2. The first paragraph does not apply with regard to Client’s Documents that have not (yet) been processed by the Contractor.
3. The Contractor is not liable for damage caused by the Client caused by the delayed handling or Work caused by the suspension.
Article 16. EXPIRY PERIOD
Unless otherwise stipulated in these general terms and conditions, claim rights he facts on which the claim is based and other powers of the Client for whatever reason will lapse against the Contractor. in connection with the performance of Work by the Contractor, within one year after the moment at which the Client became aware or could reasonably have been aware of the existence of these rights and powers.
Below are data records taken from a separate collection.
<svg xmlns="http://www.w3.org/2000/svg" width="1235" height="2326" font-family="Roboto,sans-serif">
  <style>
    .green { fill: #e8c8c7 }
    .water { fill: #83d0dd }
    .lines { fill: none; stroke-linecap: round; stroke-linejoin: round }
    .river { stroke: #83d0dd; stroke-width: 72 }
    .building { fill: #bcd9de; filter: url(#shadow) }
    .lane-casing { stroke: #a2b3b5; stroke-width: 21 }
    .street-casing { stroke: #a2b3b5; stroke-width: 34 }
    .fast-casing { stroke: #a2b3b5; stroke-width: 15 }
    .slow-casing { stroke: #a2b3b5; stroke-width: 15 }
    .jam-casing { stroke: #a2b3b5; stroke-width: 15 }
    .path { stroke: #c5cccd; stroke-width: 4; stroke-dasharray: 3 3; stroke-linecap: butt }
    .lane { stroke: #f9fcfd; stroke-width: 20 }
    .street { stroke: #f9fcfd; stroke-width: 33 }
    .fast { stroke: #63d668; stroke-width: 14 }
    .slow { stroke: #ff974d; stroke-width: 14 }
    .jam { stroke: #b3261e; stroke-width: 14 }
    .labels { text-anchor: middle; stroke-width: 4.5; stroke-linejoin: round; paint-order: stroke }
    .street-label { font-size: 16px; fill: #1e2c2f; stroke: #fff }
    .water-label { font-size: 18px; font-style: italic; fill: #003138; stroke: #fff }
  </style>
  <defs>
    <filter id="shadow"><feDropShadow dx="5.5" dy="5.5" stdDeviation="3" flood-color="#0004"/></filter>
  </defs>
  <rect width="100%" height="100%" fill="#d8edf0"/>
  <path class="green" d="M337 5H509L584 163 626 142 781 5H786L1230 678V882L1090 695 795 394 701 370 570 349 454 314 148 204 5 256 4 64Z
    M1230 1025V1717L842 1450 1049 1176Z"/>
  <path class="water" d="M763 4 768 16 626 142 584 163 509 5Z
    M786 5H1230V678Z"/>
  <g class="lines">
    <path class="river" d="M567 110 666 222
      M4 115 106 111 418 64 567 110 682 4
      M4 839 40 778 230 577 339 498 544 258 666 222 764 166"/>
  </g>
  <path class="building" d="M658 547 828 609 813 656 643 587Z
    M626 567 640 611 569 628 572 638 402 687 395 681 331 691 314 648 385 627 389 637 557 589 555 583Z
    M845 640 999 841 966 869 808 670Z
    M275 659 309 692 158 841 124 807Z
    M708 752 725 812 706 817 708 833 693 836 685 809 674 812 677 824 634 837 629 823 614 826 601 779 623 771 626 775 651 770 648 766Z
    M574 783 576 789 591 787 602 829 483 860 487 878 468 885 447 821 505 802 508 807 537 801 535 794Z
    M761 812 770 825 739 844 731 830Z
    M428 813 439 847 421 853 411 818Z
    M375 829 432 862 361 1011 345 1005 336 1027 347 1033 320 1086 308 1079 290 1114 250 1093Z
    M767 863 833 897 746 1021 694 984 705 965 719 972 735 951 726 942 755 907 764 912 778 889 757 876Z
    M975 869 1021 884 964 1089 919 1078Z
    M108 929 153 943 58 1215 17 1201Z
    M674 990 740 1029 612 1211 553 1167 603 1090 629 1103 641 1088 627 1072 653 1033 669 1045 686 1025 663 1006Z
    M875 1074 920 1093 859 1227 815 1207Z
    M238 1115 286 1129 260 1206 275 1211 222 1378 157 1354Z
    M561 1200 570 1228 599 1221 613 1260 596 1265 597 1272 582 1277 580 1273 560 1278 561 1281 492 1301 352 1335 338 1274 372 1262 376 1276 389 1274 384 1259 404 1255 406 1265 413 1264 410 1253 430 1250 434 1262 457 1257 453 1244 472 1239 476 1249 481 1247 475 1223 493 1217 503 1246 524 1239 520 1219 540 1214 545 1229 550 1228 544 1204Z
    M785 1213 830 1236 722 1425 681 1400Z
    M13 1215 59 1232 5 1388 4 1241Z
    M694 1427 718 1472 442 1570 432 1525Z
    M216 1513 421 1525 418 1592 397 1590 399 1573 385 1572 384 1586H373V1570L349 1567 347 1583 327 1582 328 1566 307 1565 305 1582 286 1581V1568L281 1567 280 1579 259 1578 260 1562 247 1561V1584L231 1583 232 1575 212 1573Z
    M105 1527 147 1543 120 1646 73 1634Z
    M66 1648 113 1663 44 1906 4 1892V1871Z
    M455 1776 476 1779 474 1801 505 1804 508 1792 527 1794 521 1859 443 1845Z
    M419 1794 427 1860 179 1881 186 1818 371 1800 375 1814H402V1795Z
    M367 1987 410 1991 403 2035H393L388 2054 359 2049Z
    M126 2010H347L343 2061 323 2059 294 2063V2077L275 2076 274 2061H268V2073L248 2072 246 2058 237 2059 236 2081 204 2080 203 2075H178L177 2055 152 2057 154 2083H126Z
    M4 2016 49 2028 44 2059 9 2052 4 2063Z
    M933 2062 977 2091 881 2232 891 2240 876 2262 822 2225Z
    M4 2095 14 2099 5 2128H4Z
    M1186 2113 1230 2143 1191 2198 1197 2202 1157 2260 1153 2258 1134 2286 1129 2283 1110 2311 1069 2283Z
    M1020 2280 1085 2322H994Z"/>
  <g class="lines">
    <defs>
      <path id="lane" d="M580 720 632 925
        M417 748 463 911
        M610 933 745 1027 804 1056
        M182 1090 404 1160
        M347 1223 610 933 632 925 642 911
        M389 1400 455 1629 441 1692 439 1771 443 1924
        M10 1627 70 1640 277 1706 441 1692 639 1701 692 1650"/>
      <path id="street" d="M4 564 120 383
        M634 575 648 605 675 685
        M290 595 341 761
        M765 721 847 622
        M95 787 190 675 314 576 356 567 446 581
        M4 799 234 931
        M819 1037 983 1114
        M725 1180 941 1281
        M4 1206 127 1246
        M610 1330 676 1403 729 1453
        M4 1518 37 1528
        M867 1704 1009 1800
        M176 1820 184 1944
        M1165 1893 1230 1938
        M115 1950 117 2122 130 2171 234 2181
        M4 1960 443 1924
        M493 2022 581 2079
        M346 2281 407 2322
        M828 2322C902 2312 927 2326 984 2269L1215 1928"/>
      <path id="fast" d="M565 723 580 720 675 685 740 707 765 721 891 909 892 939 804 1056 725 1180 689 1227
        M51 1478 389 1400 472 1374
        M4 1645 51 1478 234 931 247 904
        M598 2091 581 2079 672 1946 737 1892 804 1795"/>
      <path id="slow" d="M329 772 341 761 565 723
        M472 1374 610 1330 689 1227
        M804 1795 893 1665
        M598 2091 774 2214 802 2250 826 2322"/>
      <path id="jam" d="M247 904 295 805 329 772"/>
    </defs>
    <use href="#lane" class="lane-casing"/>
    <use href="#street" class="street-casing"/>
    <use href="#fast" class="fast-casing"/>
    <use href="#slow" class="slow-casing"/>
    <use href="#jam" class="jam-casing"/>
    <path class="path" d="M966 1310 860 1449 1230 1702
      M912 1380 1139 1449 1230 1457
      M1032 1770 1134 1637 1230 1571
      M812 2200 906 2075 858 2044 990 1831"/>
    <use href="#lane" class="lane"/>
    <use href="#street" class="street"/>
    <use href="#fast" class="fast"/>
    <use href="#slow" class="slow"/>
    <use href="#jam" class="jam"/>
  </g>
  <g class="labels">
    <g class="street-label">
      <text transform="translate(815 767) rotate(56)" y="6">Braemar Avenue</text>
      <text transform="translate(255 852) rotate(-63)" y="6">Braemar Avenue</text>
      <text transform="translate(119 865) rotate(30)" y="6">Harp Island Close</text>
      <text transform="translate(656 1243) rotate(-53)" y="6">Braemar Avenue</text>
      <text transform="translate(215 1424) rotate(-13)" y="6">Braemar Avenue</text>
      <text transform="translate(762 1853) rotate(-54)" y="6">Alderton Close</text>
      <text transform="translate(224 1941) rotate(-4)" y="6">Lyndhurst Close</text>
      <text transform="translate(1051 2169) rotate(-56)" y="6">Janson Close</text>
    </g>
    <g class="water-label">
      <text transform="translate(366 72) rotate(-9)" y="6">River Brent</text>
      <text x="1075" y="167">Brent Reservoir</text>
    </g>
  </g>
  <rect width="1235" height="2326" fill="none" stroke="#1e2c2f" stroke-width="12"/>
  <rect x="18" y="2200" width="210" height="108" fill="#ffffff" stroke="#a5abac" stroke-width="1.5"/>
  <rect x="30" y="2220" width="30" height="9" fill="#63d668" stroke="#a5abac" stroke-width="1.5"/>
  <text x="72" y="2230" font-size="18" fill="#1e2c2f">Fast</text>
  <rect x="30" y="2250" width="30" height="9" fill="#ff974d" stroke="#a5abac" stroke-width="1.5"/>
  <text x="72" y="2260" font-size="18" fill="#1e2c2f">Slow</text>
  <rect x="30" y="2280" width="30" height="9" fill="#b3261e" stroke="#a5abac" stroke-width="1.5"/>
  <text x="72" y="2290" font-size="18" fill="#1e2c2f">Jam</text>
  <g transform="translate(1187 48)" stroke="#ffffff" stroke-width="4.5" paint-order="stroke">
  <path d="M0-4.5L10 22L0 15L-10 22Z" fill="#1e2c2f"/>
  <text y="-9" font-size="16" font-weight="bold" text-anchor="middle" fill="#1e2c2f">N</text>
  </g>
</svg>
The same applies to the existance of a (possible) claim.
Article 17. ELECTRONIC COMMUNICATION
1. During the execution of the Assignment, the Client and the Contractor can communicate with each other by electronic means.
2. Client and Contractor are not liable vis-à-vis each other for damage that may occur to one or each of them as a result of the use of electronic means of communication, including – but not limited to – damage caused by non-delivery or delay in the delivery of electronic communication, interception or manipulation of electronic communication by third parties or by software / equipment used for sending, receiving or processing electronic communication, transferring viruses and the malfunctioning of the telecommunication network or other means required for electronic communication, except to the extent that the damage is the result of intent or gross negligence.
3. Both the Client and the Contractor will do or fail to do everything that can reasonably be expected of each of them to prevent the aforementioned risks from occurring.
4. The data extracts from the computer systems of the sender provide compelling evidence of (the content of) the electronic communication sent by the sender until proof to the contrary has been provided by the receiver.
Article 18. APPLICABLE LAW AND CHOICE OF FORUM
1. The Agreement is governed by Dutch law. 2. All disputes will be settled by the competent court in the Northern Netherlands district or, in the case of a cantonal case / consumer case, the court that is relatively competent by law. 3. Contrary to the provisions of paragraph 2, the Contractor and the Client may jointly opt for a different method of settling disputes.
Article 19. REPAIR CLAUSE NULLITY
1. If any provision of these general terms and conditions or of the Agreement is wholly or partly invalid and / or not valid and / or not enforceable, as a result of any legal provision, court decision or otherwise, then this will have no effect whatsoever on the validity of all other provisions of these general terms and conditions or the Agreement.
2. If a provision of these general terms and conditions or the Agreement should not be valid for a reason as referred to in the previous paragraph, but would be valid if it would have a more limited scope or scope, then this provision will first apply automatically to the most far-reaching or most extensive more limited scope or scope with which or in which it is valid.
3. Without prejudice to the provisions of paragraph 2, the parties may, if desired, enter into consultations in order to agree on new provisions to replace the invalid or annulled provisions. As far as possible, this will be in line with the purpose and scope of the invalid or annulled provisions.